### Collected data
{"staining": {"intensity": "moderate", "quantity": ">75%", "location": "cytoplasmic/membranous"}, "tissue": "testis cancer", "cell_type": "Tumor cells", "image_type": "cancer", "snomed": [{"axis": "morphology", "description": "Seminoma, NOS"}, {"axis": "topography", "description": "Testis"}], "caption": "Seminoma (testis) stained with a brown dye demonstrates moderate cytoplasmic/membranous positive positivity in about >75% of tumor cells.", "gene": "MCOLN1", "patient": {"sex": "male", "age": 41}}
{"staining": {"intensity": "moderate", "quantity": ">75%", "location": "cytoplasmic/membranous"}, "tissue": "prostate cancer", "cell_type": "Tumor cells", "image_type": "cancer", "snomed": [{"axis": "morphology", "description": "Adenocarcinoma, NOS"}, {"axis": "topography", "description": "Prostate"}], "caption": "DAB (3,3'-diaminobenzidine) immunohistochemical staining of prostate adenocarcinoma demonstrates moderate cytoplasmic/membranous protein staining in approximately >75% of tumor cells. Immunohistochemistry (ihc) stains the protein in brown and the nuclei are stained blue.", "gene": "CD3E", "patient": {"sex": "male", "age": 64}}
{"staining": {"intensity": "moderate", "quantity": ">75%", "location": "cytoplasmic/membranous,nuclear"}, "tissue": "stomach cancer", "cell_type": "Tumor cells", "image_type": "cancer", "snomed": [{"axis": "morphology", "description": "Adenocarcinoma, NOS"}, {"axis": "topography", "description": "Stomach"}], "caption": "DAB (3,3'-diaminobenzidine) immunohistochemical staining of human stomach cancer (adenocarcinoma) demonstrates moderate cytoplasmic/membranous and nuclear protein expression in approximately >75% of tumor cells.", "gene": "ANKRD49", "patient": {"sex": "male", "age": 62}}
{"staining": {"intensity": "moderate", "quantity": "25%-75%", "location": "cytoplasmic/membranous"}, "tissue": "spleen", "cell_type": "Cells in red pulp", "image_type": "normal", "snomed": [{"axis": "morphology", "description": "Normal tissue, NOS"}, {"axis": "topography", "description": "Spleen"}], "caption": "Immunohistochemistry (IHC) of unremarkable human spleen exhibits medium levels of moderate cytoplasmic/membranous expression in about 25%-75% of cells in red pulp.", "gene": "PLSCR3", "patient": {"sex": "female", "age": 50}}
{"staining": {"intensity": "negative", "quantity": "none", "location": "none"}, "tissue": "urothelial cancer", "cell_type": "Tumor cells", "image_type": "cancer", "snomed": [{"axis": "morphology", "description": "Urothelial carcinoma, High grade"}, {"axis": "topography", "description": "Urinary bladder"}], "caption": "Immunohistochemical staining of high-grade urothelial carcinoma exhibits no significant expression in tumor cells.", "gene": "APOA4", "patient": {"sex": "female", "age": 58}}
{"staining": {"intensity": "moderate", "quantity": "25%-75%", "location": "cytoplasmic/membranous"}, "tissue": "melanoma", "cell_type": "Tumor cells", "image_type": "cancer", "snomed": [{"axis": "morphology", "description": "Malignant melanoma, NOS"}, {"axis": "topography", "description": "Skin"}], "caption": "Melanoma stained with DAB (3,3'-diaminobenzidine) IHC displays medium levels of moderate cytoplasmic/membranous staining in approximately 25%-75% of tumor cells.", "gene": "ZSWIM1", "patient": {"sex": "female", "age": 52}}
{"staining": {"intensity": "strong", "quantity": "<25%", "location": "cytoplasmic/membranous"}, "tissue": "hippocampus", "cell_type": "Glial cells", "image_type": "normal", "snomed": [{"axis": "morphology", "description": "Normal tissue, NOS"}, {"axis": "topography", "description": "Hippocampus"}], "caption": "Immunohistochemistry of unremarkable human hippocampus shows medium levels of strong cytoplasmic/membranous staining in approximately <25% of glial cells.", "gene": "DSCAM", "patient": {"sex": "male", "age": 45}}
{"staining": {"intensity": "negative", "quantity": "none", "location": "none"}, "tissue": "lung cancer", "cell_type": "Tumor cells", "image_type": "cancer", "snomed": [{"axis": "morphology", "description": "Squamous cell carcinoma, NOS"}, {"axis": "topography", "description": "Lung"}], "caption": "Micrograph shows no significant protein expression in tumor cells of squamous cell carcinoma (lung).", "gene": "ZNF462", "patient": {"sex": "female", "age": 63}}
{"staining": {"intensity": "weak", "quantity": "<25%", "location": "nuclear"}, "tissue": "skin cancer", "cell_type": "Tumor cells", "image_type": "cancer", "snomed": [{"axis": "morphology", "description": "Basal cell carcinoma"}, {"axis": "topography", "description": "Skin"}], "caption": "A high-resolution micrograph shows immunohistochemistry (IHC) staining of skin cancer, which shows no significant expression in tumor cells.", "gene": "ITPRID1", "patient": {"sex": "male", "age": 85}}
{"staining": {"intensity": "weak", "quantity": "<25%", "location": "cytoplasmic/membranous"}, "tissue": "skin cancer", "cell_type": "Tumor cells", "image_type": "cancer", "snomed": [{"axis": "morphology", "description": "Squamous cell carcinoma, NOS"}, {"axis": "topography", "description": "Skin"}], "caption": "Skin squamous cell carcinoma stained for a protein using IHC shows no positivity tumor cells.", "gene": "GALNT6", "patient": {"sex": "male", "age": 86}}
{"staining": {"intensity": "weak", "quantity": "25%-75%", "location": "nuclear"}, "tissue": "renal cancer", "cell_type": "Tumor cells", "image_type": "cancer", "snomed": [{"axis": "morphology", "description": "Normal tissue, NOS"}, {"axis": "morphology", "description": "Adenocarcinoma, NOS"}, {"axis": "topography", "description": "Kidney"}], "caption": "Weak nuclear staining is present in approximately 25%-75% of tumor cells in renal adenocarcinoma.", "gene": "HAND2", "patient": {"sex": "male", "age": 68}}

### Task
Collect every line with the string "positivity" from the records, and copy each.

### Reply to the task
{"staining": {"intensity": "moderate", "quantity": ">75%", "location": "cytoplasmic/membranous"}, "tissue": "testis cancer", "cell_type": "Tumor cells", "image_type": "cancer", "snomed": [{"axis": "morphology", "description": "Seminoma, NOS"}, {"axis": "topography", "description": "Testis"}], "caption": "Seminoma (testis) stained with a brown dye demonstrates moderate cytoplasmic/membranous positive positivity in about >75% of tumor cells.", "gene": "MCOLN1", "patient": {"sex": "male", "age": 41}}
{"staining": {"intensity": "weak", "quantity": "<25%", "location": "cytoplasmic/membranous"}, "tissue": "skin cancer", "cell_type": "Tumor cells", "image_type": "cancer", "snomed": [{"axis": "morphology", "description": "Squamous cell carcinoma, NOS"}, {"axis": "topography", "description": "Skin"}], "caption": "Skin squamous cell carcinoma stained for a protein using IHC shows no positivity tumor cells.", "gene": "GALNT6", "patient": {"sex": "male", "age": 86}}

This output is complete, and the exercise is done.